IAR
Szymon Gebert
01.06.2012
Zamachy w Dniepropietrowsku: milicja ma podejrzanych
Ukraińska milicja zatrzymała 4 podejrzanych o organizację wybuchów w Dniepropietrowsku. Prokuratura nie wyklucza motywów politycznych ich działania.
IIIyRik94/Wikimedia Commons
Posłuchaj
-
Relacja Piotra Pogorzelskiego (IAR) z Kijowa
Czytaj także
Do 4 eksplozji doszło ponad miesiąc temu, rannych zostało wtedy 31 osób.
Prokurator generalny Wiktor Pszonka powiedział, że są dowody na to, iż wszyscy 4 mężczyźni brali udział w przygotowaniu eksplozji. Mieli oni także szantażować władze, grożąc kolejnymi zamachami, jeśli nie zostanie im przekazana kwota 4,5 miliona dolarów. Prokurator nie wyklucza też motywów politycznych i zapowiedział, że śledczy zajmą się tym aspektem przestępstwa.

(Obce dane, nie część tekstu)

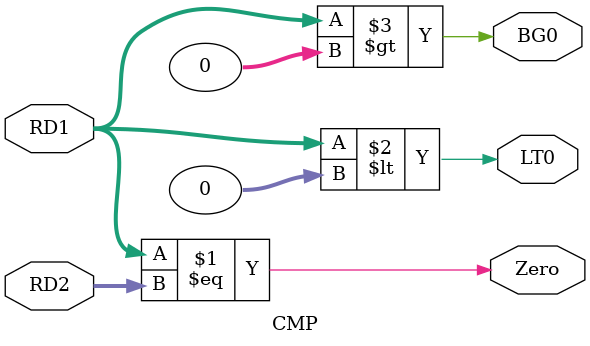
<source format=v>
`timescale 1ns / 1ps
module CMP(RD1, RD2, Zero, LT0, BG0);
	input [31:0] RD1;
	input [31:0] RD2;
	output Zero;
	output LT0;
	output BG0;
	
	assign Zero = (RD1 == RD2);
	assign LT0 = ($signed(RD1) < 0);
	assign BG0 = ($signed(RD1) > 0);
endmodule

</source>
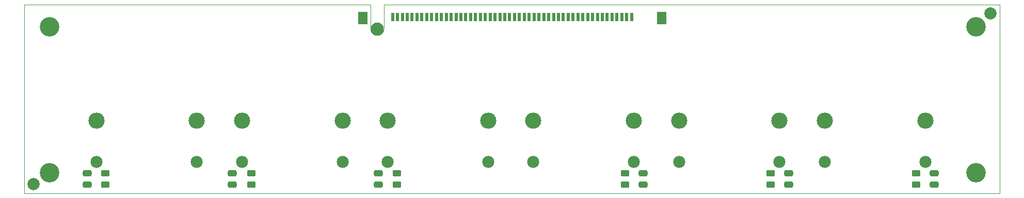
<source format=gbr>
%TF.GenerationSoftware,KiCad,Pcbnew,(7.0.0)*%
%TF.CreationDate,2023-07-14T10:40:59+02:00*%
%TF.ProjectId,RD53B_Quad_6DP_to_ERF8_Data_Adapter,52443533-425f-4517-9561-645f3644505f,V1*%
%TF.SameCoordinates,PX1767f18PY451e560*%
%TF.FileFunction,Soldermask,Bot*%
%TF.FilePolarity,Negative*%
%FSLAX46Y46*%
G04 Gerber Fmt 4.6, Leading zero omitted, Abs format (unit mm)*
G04 Created by KiCad (PCBNEW (7.0.0)) date 2023-07-14 10:40:59*
%MOMM*%
%LPD*%
G01*
G04 APERTURE LIST*
G04 Aperture macros list*
%AMRoundRect*
0 Rectangle with rounded corners*
0 $1 Rounding radius*
0 $2 $3 $4 $5 $6 $7 $8 $9 X,Y pos of 4 corners*
0 Add a 4 corners polygon primitive as box body*
4,1,4,$2,$3,$4,$5,$6,$7,$8,$9,$2,$3,0*
0 Add four circle primitives for the rounded corners*
1,1,$1+$1,$2,$3*
1,1,$1+$1,$4,$5*
1,1,$1+$1,$6,$7*
1,1,$1+$1,$8,$9*
0 Add four rect primitives between the rounded corners*
20,1,$1+$1,$2,$3,$4,$5,0*
20,1,$1+$1,$4,$5,$6,$7,0*
20,1,$1+$1,$6,$7,$8,$9,0*
20,1,$1+$1,$8,$9,$2,$3,0*%
G04 Aperture macros list end*
%ADD10C,3.200000*%
%ADD11C,0.001000*%
%ADD12C,2.660000*%
%ADD13C,1.982000*%
%ADD14C,2.100000*%
%ADD15R,0.500000X1.480000*%
%ADD16R,1.500000X2.000000*%
%ADD17C,2.000000*%
%ADD18RoundRect,0.250000X-0.475000X0.250000X-0.475000X-0.250000X0.475000X-0.250000X0.475000X0.250000X0*%
%ADD19RoundRect,0.250000X-0.450000X0.262500X-0.450000X-0.262500X0.450000X-0.262500X0.450000X0.262500X0*%
%TA.AperFunction,Profile*%
%ADD20C,0.010000*%
%TD*%
G04 APERTURE END LIST*
D10*
%TO.C,*%
X4118000Y3335000D03*
%TD*%
D11*
%TO.C,J4*%
X91732000Y4405000D03*
D12*
X83482000Y11965000D03*
D13*
X83482000Y5185000D03*
X99982000Y5185000D03*
D12*
X99982000Y11965000D03*
%TD*%
D11*
%TO.C,J2*%
X43934000Y4406000D03*
D12*
X35684000Y11966000D03*
D13*
X35684000Y5186000D03*
X52184000Y5186000D03*
D12*
X52184000Y11966000D03*
%TD*%
D14*
%TO.C,J7*%
X57888000Y27005000D03*
D15*
X60397999Y28944999D03*
X61197999Y28944999D03*
X61997999Y28944999D03*
X62797999Y28944999D03*
X63597999Y28944999D03*
X64397999Y28944999D03*
X65197999Y28944999D03*
X65997999Y28944999D03*
X66797999Y28944999D03*
X67597999Y28944999D03*
X68397999Y28944999D03*
X69197999Y28944999D03*
X69997999Y28944999D03*
X70797999Y28944999D03*
X71597999Y28944999D03*
X72397999Y28944999D03*
X73197999Y28944999D03*
X73997999Y28944999D03*
X74797999Y28944999D03*
X75597999Y28944999D03*
X76397999Y28944999D03*
X77197999Y28944999D03*
X77997999Y28944999D03*
X78797999Y28944999D03*
X79597999Y28944999D03*
X80397999Y28944999D03*
X81197999Y28944999D03*
X81997999Y28944999D03*
X82797999Y28944999D03*
X83597999Y28944999D03*
X84397999Y28944999D03*
X85197999Y28944999D03*
X85997999Y28944999D03*
X86797999Y28944999D03*
X87597999Y28944999D03*
X88397999Y28944999D03*
X89197999Y28944999D03*
X89997999Y28944999D03*
X90797999Y28944999D03*
X91597999Y28944999D03*
X92397999Y28944999D03*
X93197999Y28944999D03*
X93997999Y28944999D03*
X94797999Y28944999D03*
X95597999Y28944999D03*
X96397999Y28944999D03*
X97197999Y28944999D03*
X97997999Y28944999D03*
X98797999Y28944999D03*
X99597999Y28944999D03*
D16*
X55497999Y28804999D03*
X104497999Y28804999D03*
%TD*%
D11*
%TO.C,J6*%
X139528000Y4405000D03*
D12*
X131278000Y11965000D03*
D13*
X131278000Y5185000D03*
X147778000Y5185000D03*
D12*
X147778000Y11965000D03*
%TD*%
D10*
%TO.C,*%
X4118000Y27335000D03*
%TD*%
D11*
%TO.C,J5*%
X115630000Y4405000D03*
D12*
X107380000Y11965000D03*
D13*
X107380000Y5185000D03*
X123880000Y5185000D03*
D12*
X123880000Y11965000D03*
%TD*%
D11*
%TO.C,J3*%
X67834000Y4405000D03*
D12*
X59584000Y11965000D03*
D13*
X59584000Y5185000D03*
X76084000Y5185000D03*
D12*
X76084000Y11965000D03*
%TD*%
D10*
%TO.C,*%
X156118000Y3335000D03*
%TD*%
D11*
%TO.C,J1*%
X20038000Y4405000D03*
D12*
X11788000Y11965000D03*
D13*
X11788000Y5185000D03*
X28288000Y5185000D03*
D12*
X28288000Y11965000D03*
%TD*%
D10*
%TO.C,*%
X156118000Y27335000D03*
%TD*%
D17*
%TO.C,REF_Bottom*%
X158434000Y29538000D03*
%TD*%
D18*
%TO.C,C12*%
X149278000Y3285000D03*
X149278000Y1385000D03*
%TD*%
D19*
%TO.C,R3*%
X61084000Y3247500D03*
X61084000Y1422500D03*
%TD*%
%TO.C,R6*%
X146278000Y3247500D03*
X146278000Y1422500D03*
%TD*%
%TO.C,R4*%
X98482000Y3247500D03*
X98482000Y1422500D03*
%TD*%
D17*
%TO.C,REF_Bottom*%
X1487000Y1524000D03*
%TD*%
D19*
%TO.C,R2*%
X37184000Y3247500D03*
X37184000Y1422500D03*
%TD*%
%TO.C,R1*%
X13288000Y3247500D03*
X13288000Y1422500D03*
%TD*%
D18*
%TO.C,C8*%
X34125000Y3285000D03*
X34125000Y1385000D03*
%TD*%
%TO.C,C7*%
X10288000Y3285000D03*
X10288000Y1385000D03*
%TD*%
%TO.C,C9*%
X58084000Y3285000D03*
X58084000Y1385000D03*
%TD*%
D19*
%TO.C,R5*%
X122380000Y3247500D03*
X122380000Y1422500D03*
%TD*%
D18*
%TO.C,C11*%
X125380000Y3285000D03*
X125380000Y1385000D03*
%TD*%
%TO.C,C10*%
X101482000Y3285000D03*
X101482000Y1385000D03*
%TD*%
D20*
X-2000Y31005000D02*
X-2000Y5000D01*
X159998000Y31005000D02*
X159998000Y5000D01*
X105998000Y31005000D02*
X159998000Y31005000D01*
X53998000Y31005000D02*
X-2000Y31005000D01*
X-2000Y5000D02*
X159998000Y5000D01*
%TO.C,J7*%
X56778000Y31005000D02*
X53998000Y31005000D01*
X56778000Y27005000D02*
X56778000Y31005000D01*
X58998000Y31005000D02*
X58998000Y27005000D01*
X105998000Y31005000D02*
X58998000Y31005000D01*
X56778000Y27005000D02*
G75*
G03*
X57888000Y25895000I1109998J-2D01*
G01*
X57888000Y25895000D02*
G75*
G03*
X58998000Y27005000I2J1109998D01*
G01*
%TD*%
M02*

</source>
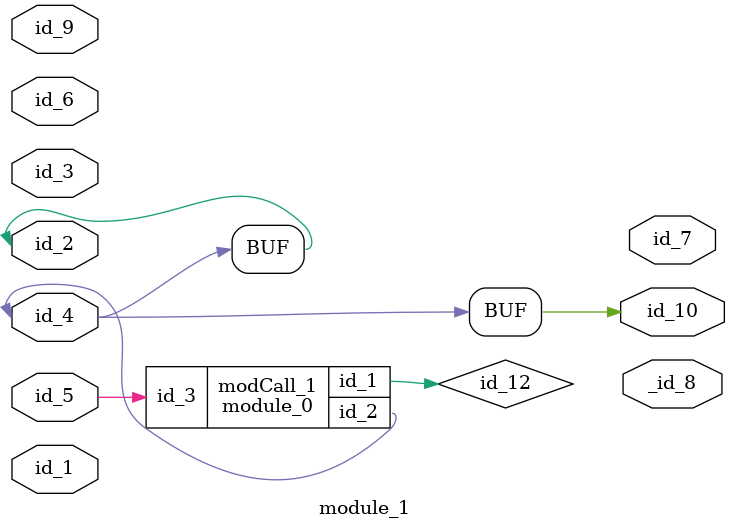
<source format=v>
module module_0 (
    id_1,
    id_2,
    id_3
);
  input wire id_3;
  output wire id_2;
  output wire id_1;
endmodule
module module_1 #(
    parameter id_8 = 32'd74
) (
    id_1,
    id_2,
    id_3,
    id_4,
    id_5,
    id_6,
    id_7,
    _id_8,
    id_9,
    id_10
);
  output reg id_10;
  inout wire id_9;
  output wire _id_8;
  output wire id_7;
  inout wire id_6;
  input wire id_5;
  inout wire id_4;
  input wire id_3;
  inout wire id_2;
  input wire id_1;
  always begin : LABEL_0
    id_10 <= id_2;
  end
  wire ['b0 : id_8] id_11;
  wire id_12, id_13, id_14;
  module_0 modCall_1 (
      id_12,
      id_4,
      id_5
  );
  assign id_10 = id_4;
endmodule

</source>
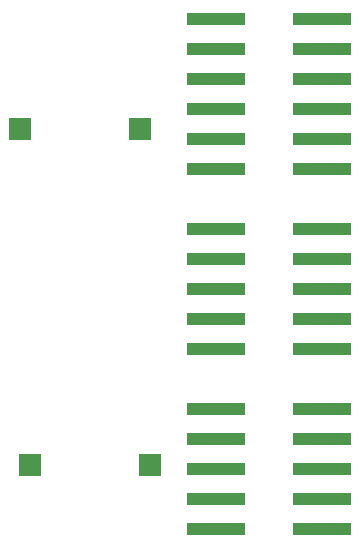
<source format=gbp>
G04 Layer: BottomPasteMaskLayer*
G04 EasyEDA v6.5.37, 2023-10-24 23:36:19*
G04 78d52bff66364ecaa542ea5132882577,2d72dfcb43d4463a83f972036e7af0db,10*
G04 Gerber Generator version 0.2*
G04 Scale: 100 percent, Rotated: No, Reflected: No *
G04 Dimensions in millimeters *
G04 leading zeros omitted , absolute positions ,4 integer and 5 decimal *
%FSLAX45Y45*%
%MOMM*%

%AMMACRO1*21,1,$1,$2,0,0,$3*%
%ADD10R,5.0000X1.0000*%
%ADD11MACRO1,1.8796X1.8796X0.0000*%
%ADD12R,1.8796X1.8796*%

%LPD*%
D10*
G01*
X2349500Y4762500D03*
G01*
X2349500Y4508500D03*
G01*
X2349500Y4254500D03*
G01*
X2349500Y4000500D03*
G01*
X2349500Y3238500D03*
G01*
X2349500Y2984500D03*
G01*
X2349500Y2730500D03*
G01*
X2349500Y2476500D03*
G01*
X2349500Y2222500D03*
G01*
X2349500Y1714500D03*
G01*
X3249498Y1714500D03*
G01*
X3249498Y2222525D03*
G01*
X3249498Y2476500D03*
G01*
X3249498Y2730500D03*
G01*
X3249498Y2984525D03*
G01*
X3249498Y3238500D03*
G01*
X3249498Y4000500D03*
G01*
X3249498Y4254500D03*
G01*
X3249498Y4508500D03*
G01*
X3249498Y4762500D03*
G01*
X3249498Y5016500D03*
G01*
X2349500Y1460500D03*
G01*
X2349500Y1206525D03*
G01*
X2349500Y952525D03*
G01*
X2349500Y698500D03*
G01*
X3249498Y698525D03*
G01*
X3249498Y952525D03*
G01*
X3249498Y1206525D03*
G01*
X3249498Y1460500D03*
G01*
X2349500Y5016500D03*
G01*
X2349500Y3746500D03*
G01*
X3249498Y3746500D03*
D11*
G01*
X1790700Y1244600D03*
G01*
X774700Y1244600D03*
D12*
G01*
X685800Y4089400D03*
D11*
G01*
X1701800Y4089400D03*
M02*

</source>
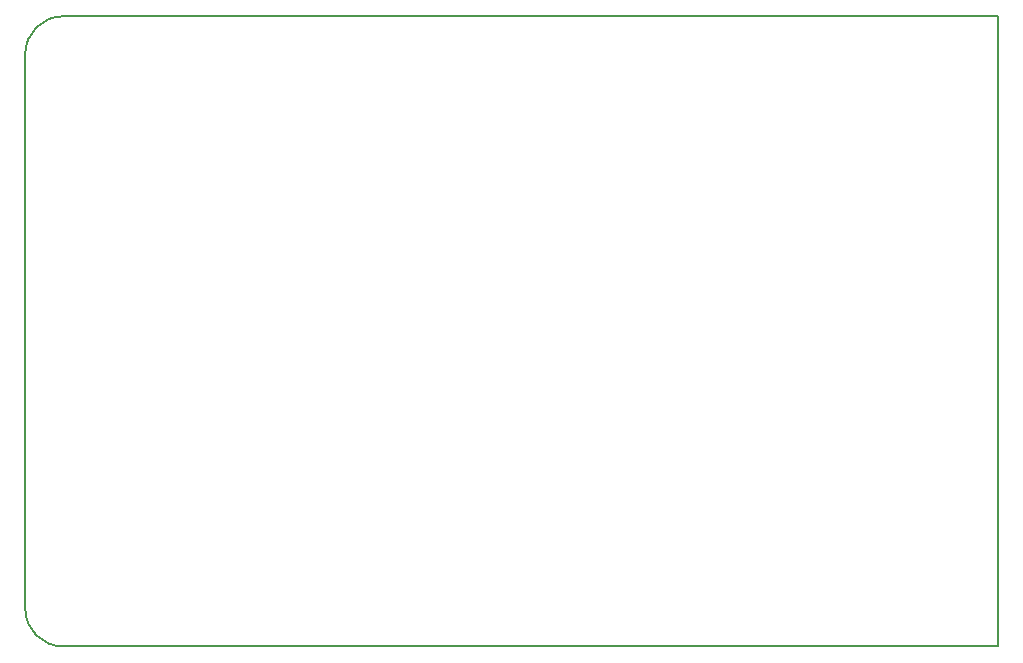
<source format=gbr>
G04 #@! TF.GenerationSoftware,KiCad,Pcbnew,(5.1.4)-1*
G04 #@! TF.CreationDate,2020-04-22T13:58:57+02:00*
G04 #@! TF.ProjectId,sara-rx-ab,73617261-2d72-4782-9d61-622e6b696361,rev?*
G04 #@! TF.SameCoordinates,Original*
G04 #@! TF.FileFunction,Profile,NP*
%FSLAX46Y46*%
G04 Gerber Fmt 4.6, Leading zero omitted, Abs format (unit mm)*
G04 Created by KiCad (PCBNEW (5.1.4)-1) date 2020-04-22 13:58:57*
%MOMM*%
%LPD*%
G04 APERTURE LIST*
%ADD10C,0.150000*%
G04 APERTURE END LIST*
D10*
X193373000Y-126365000D02*
X193373000Y-73025000D01*
X110998000Y-76200000D02*
G75*
G02X114173000Y-73025000I3175000J0D01*
G01*
X114173000Y-126365000D02*
G75*
G02X110998000Y-123190000I0J3175000D01*
G01*
X114173000Y-126365000D02*
X193373000Y-126365000D01*
X110998000Y-76200000D02*
X110998000Y-123190000D01*
X193373000Y-73025000D02*
X114173000Y-73025000D01*
M02*

</source>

27 kwietnia w południe w centrum Dnieporpietrowska doszło do 4 eksplozji. Rannych zostało 31 osób, w tym 10 dzieci. Dotąd jedna osoba przebywa w szpitalu. Władze wszczęły śledztwo z paragrafu terroryzm uspokajając jednocześnie, że nie znane są tak naprawdę motywy działań autorów zamachów, jednak ukraińskie prawo nie przewiduje innej kwalifikacji czynu.